James McCartney will perform Thursday (April 25), 8:30 p.m., at the KTAOS Solar Center, 9 State Road 150, north of El Prado. Opening act will be Benny Marchant.
In addition to the obvious influence of The Beatles (“Abbey Road” and “Let It Be” are two of his favorite records), McCartney says his influences include Kurt Cobain, The Smiths, Radiohead, PJ Harvey, The Cure, The Beatles, Neil Young, Jimi Hendrix, and Hank Williams.
“I could name so many more!” McCartney said in an email interview with The Taos News. “In the end, I don’t really prefer a particular style, just great music, truly.”
In addition to singing, McCartney plays guitar, bass, piano, drums, mandolin and ukelele. His multi-instrumental background supports his songwriting as well as his music. Although his method for writing varies, McCartney said he usually starts with writing music, and then adds the lyrics.
“I try different approaches though, because sometimes you can find something for a song in a way you wouldn’t have thought,” McCartney said. “Just singing nonsense words to a melody, or bouncing between different instruments, for example. Sometimes you can get a foothold in an unexpected way on something, and suddenly it starts to take shape. I’ve often blocked the lyrics out or written them in my notebook, too, sort of like poetry.”
In the end, McCartney added, “it’s about having as much emotion as possible for me, musically and lyrically — cathartic, heartfelt and true.”
Following the success of “The Complete EP Collection” in 2012, McCartney appeared on “The Late Night Show with David Letterman,” which he followed up with his first short tour in North America.
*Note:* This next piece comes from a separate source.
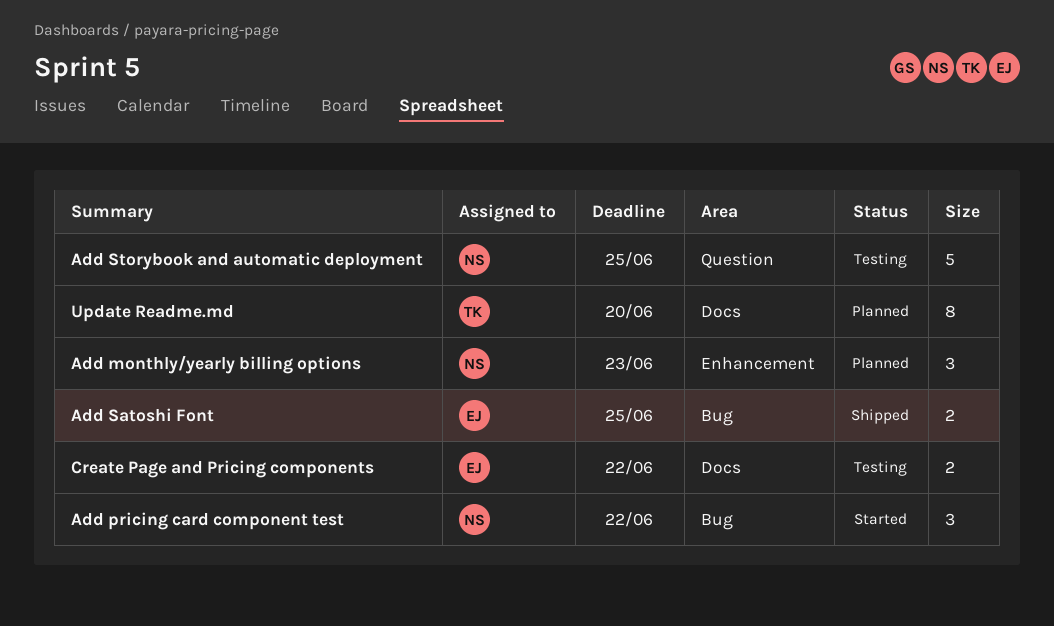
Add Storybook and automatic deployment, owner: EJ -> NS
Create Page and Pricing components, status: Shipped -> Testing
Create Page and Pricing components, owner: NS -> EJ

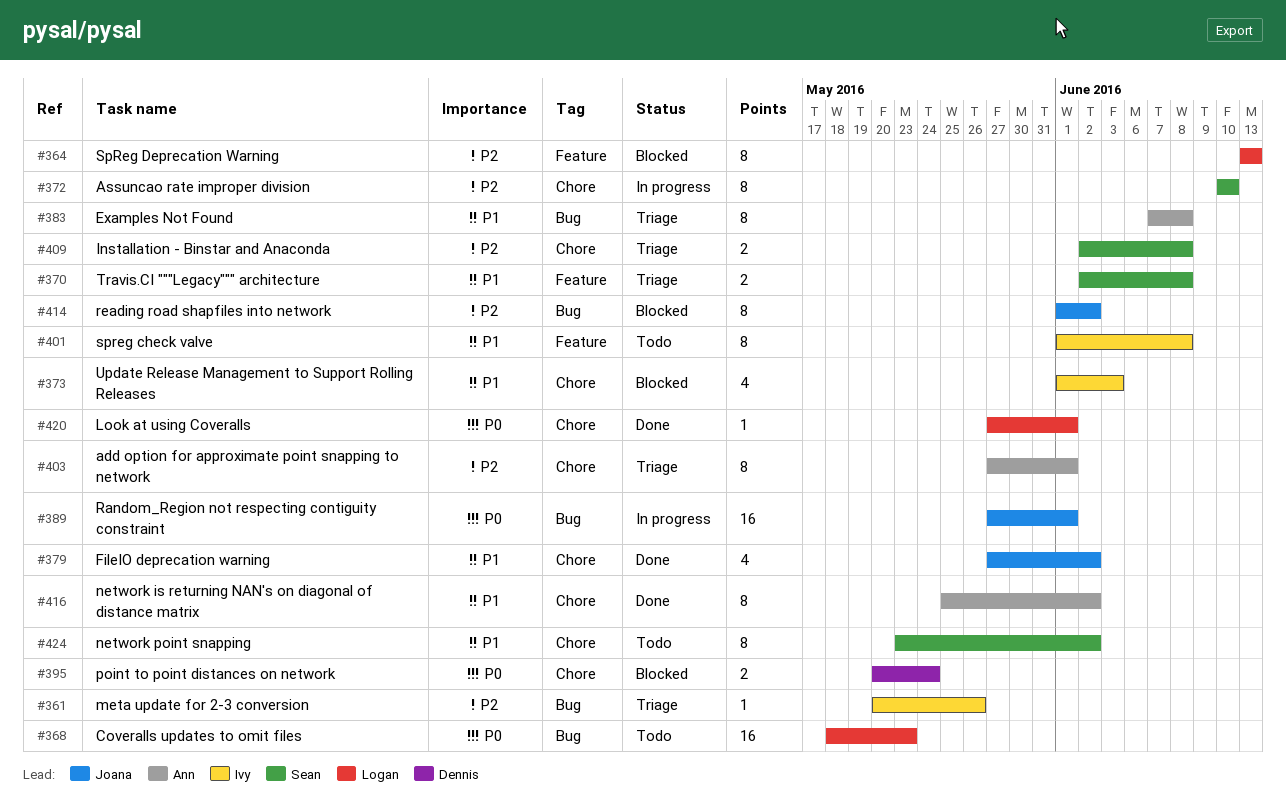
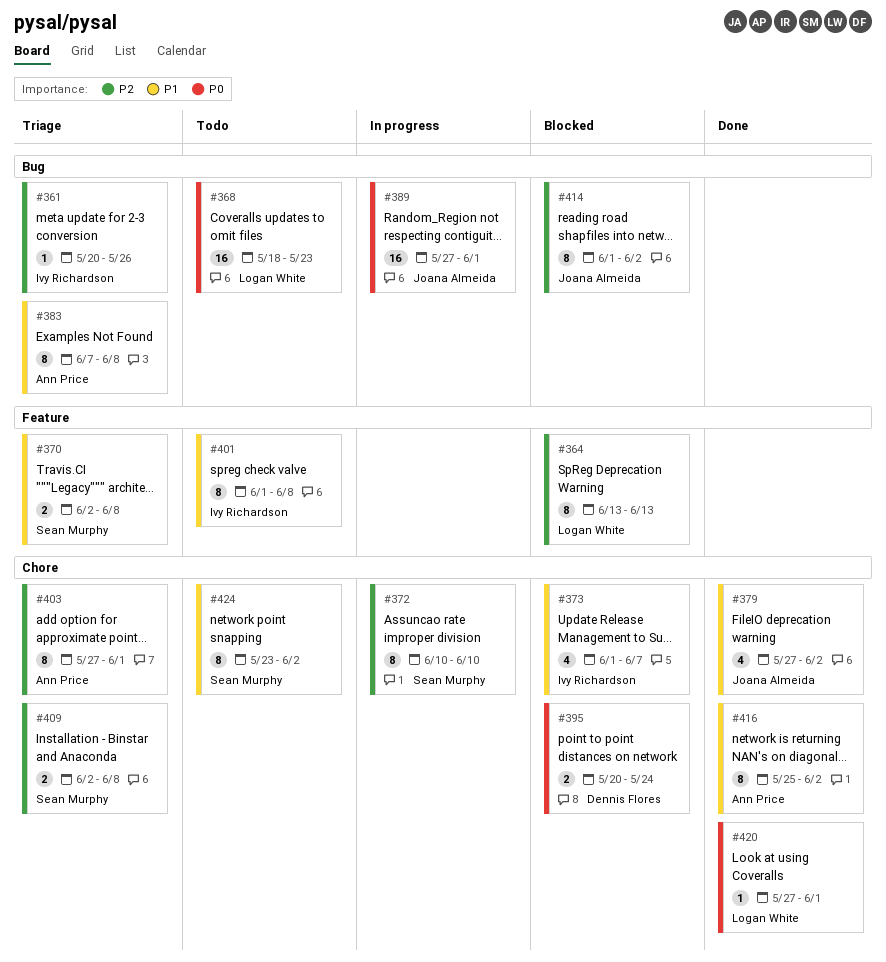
#373, due: Jun 3 -> Jun 7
His performances garnered praise from The New York Daily News, which wrote: “An infectious set ... (He) has clearly forged a winning sound of his own.” While The Boston Globe reflected, “The younger McCartney’s promising pop-rock tunes make clear he’s learned a few lessons about melody, phrasing, and charm.”
McCartney titled his first full-length album, “Me,” perhaps a reference to McCartney’s effort to introduce himself and his music to a world that has a hard time not seeing the resemblance he bears to his famous father.
“It’s been a long time coming,” McCartney said. He started recording the album in October in the United Kingdom in studios that included Abbey Road. The final recordings and mixing took place at producer David Kahne’s New York City Studio at Avatar.
McCartney’s album is laced through with delicate melodies and a soulful expression that soars in his song “Bluebell,” dances about in “Thinking About Rock and Roll,” and erupts in “Home” and “Wisteria.” Lyrically, McCartney’s words tend towards the tried and true and fall towards triteness on a few occasions, their lack in originality is forgivable because of the emotional power that comes through in his music. A notable exception is “Snow.” The song’s poetry clears a window into an otherwise difficult-to-see inner landscape — and stuns.
“Some artists are happy doing the same thing again and again, but my favorite artists are the ones who evolve and grow, and I want to be one of them,” McCartney states in his press release.
If his first album is any indication, it seems unlikely McCartney will fail in that goal, so long as he risks finding those elusive outer edges where his creativity can speak with its own innate and original voice.
McCartney will perform with Benny Marchant in Taos. Originally from Annapolis, Md., Marchant is now based in Los Angeles where he formed the band The Kings Royal before embarking on a solo journey writing in the indie folk rock genre.
Tickets are $15 at the door and $12 in advance through www.ktaos.com.